§ **Texto para análise**:
———

Os efeitos da obesidade na saúde pública

Enviada em 30/10/2017

Conforme o sociólogo positivista Auguste Comte, a sociedade se comporta como um organismo vivo, em que a burocracia estatal e os órgãos públicos são como sistemas de um corpo biológico. Sob essa ótica organicista, para manter a estrutura social coesa e saudável, é importante analisar que a obesidade cresce no Brasil e no mundo, devido ao mal hábito alimentar da sociedade globalizada que se nutri por meio dos alimentos industrializados e restaurantes “fast food”. Nesse contexto, analisa-se que a obesidade traz ruins efeitos para a saúde do brasileiro.

———

§ **Amostra de dados**:
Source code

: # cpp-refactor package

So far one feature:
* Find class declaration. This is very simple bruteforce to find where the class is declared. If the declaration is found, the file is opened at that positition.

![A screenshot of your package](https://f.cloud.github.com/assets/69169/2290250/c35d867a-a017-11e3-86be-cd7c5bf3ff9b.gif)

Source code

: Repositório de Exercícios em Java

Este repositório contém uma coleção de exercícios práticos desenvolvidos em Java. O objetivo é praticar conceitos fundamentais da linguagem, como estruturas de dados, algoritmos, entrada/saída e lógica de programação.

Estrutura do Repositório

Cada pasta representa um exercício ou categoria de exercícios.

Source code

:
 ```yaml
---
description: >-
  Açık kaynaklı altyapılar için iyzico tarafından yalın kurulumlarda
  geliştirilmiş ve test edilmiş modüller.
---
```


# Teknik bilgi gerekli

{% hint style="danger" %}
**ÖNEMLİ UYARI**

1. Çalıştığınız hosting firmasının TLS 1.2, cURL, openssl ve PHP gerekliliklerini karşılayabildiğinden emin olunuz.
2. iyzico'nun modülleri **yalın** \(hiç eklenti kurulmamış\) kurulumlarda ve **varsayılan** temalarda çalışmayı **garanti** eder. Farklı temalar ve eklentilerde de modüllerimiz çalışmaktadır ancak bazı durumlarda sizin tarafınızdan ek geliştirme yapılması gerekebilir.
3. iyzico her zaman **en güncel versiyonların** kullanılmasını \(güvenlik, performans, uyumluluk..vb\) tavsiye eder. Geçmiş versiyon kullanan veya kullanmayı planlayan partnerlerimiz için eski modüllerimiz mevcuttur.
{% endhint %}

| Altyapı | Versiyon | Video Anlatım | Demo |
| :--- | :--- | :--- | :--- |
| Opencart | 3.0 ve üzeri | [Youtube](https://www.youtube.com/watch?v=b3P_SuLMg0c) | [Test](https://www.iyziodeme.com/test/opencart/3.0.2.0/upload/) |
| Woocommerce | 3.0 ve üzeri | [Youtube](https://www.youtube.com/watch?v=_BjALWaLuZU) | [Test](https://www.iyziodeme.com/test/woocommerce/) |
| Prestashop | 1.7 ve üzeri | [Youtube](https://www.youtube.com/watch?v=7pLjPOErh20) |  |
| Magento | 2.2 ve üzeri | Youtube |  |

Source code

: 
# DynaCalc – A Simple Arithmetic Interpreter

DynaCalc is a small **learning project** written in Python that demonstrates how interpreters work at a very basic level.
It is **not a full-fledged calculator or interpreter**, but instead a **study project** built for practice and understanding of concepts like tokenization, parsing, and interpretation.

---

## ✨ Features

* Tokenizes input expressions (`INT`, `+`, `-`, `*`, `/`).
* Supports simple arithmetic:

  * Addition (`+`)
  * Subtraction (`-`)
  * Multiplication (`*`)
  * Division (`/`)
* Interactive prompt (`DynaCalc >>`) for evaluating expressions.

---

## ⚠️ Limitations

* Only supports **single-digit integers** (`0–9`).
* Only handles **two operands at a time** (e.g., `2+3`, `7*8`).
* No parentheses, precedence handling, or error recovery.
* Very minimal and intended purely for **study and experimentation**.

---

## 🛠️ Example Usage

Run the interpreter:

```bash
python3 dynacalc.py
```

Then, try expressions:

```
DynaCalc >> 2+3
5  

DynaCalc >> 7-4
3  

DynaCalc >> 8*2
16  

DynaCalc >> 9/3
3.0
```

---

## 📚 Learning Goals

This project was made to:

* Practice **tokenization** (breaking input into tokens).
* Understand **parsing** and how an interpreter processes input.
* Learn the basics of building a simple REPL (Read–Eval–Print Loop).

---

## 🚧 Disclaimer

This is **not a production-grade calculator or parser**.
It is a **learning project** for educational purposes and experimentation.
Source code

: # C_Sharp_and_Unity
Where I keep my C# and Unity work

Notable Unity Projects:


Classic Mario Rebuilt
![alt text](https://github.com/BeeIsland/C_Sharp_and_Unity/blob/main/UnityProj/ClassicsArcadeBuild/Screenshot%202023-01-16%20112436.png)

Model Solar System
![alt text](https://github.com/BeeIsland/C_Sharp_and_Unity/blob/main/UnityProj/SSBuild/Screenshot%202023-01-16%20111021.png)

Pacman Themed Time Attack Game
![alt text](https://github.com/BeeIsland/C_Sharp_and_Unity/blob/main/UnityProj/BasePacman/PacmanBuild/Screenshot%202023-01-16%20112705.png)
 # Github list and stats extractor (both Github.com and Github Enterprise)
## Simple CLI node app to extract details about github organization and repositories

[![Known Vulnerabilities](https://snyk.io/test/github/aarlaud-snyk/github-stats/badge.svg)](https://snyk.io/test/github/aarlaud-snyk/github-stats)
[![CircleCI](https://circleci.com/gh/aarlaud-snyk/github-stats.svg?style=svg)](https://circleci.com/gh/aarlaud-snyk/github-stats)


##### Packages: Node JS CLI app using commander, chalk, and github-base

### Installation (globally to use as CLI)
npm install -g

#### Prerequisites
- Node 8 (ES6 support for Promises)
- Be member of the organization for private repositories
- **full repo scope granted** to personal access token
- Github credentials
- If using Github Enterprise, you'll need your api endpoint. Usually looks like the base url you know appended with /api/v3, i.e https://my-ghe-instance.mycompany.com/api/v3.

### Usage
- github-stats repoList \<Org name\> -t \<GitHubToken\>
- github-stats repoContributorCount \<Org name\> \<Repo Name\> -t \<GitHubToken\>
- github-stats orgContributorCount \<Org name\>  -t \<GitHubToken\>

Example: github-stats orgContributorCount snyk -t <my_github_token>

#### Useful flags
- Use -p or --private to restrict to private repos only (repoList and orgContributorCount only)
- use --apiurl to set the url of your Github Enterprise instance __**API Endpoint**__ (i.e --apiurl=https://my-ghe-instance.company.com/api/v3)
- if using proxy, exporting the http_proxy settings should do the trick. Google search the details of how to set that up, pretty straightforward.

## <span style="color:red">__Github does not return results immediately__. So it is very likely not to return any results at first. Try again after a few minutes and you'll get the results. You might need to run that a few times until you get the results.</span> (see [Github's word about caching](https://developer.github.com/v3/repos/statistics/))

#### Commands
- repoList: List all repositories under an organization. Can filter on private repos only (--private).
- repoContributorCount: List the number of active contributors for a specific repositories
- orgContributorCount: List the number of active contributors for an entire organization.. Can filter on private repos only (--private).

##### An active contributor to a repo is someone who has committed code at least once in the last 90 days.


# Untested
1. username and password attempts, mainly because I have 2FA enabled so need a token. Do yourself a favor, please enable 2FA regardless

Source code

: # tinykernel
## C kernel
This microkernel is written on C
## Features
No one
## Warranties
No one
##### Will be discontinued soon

———

§ **Instruções**:
1. Traduza para o inglês a seguinte frase do texto sobre obesidade: "Conforme o sociólogo positivista Auguste Comte, a sociedade se comporta como um organismo vivo, em que a burocracia estatal e os órgãos públicos são como sistemas de um corpo biológico."
2. No texto sobre obesidade, reproduza o trecho de "Enviada em 30/10/2017" até "saúde do brasileiro.".
3. Reescreva de forma mais concisa o parágrafo do texto sobre obesidade que começa com "Conforme o sociólogo positivista", mantendo suas informações principais.

§ **Respostas por tarefa**:
1. According to the positivist sociologist Auguste Comte, society behaves like a living organism, in which the state bureaucracy and public agencies are like systems of a biological body.

2.
Enviada em 30/10/2017

Conforme o sociólogo positivista Auguste Comte, a sociedade se comporta como um organismo vivo, em que a burocracia estatal e os órgãos públicos são como sistemas de um corpo biológico. Sob essa ótica organicista, para manter a estrutura social coesa e saudável, é importante analisar que a obesidade cresce no Brasil e no mundo, devido ao mal hábito alimentar da sociedade globalizada que se nutri por meio dos alimentos industrializados e restaurantes “fast food”. Nesse contexto, analisa-se que a obesidade traz ruins efeitos para a saúde do brasileiro.

3. Para Auguste Comte, a sociedade funciona como um organismo vivo, e o Estado e os órgãos públicos são seus sistemas. Para manter essa estrutura coesa e saudável, é preciso considerar o crescimento da obesidade no Brasil e no mundo. Esse crescimento decorre de hábitos alimentares baseados em alimentos industrializados e "fast food" e prejudica a saúde do brasileiro.